• What is required: Wherever "will" turns up in the entries, copy out the line that holds it.

Collected data:
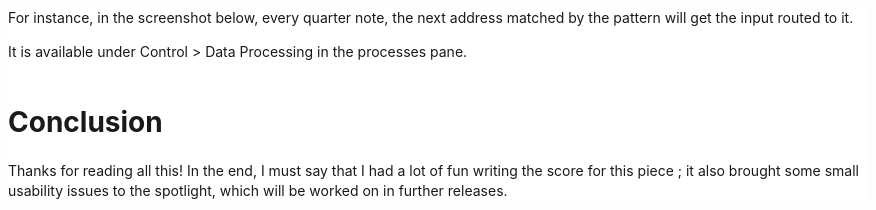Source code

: For instance, in the screenshot below, every quarter note, the next address matched by the pattern will get the input routed to it.

It is available under Control > Data Processing in the processes pane.

# Conclusion

Thanks for reading all this! In the end, I must say that I had a lot of fun writing the score for this piece ; it also brought some small usability issues to the spotlight, which will be worked on in further releases.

• Result of this task:
: For instance, in the screenshot below, every quarter note, the next address matched by the pattern will get the input routed to it.
Thanks for reading all this! In the end, I must say that I had a lot of fun writing the score for this piece ; it also brought some small usability issues to the spotlight, which will be worked on in further releases.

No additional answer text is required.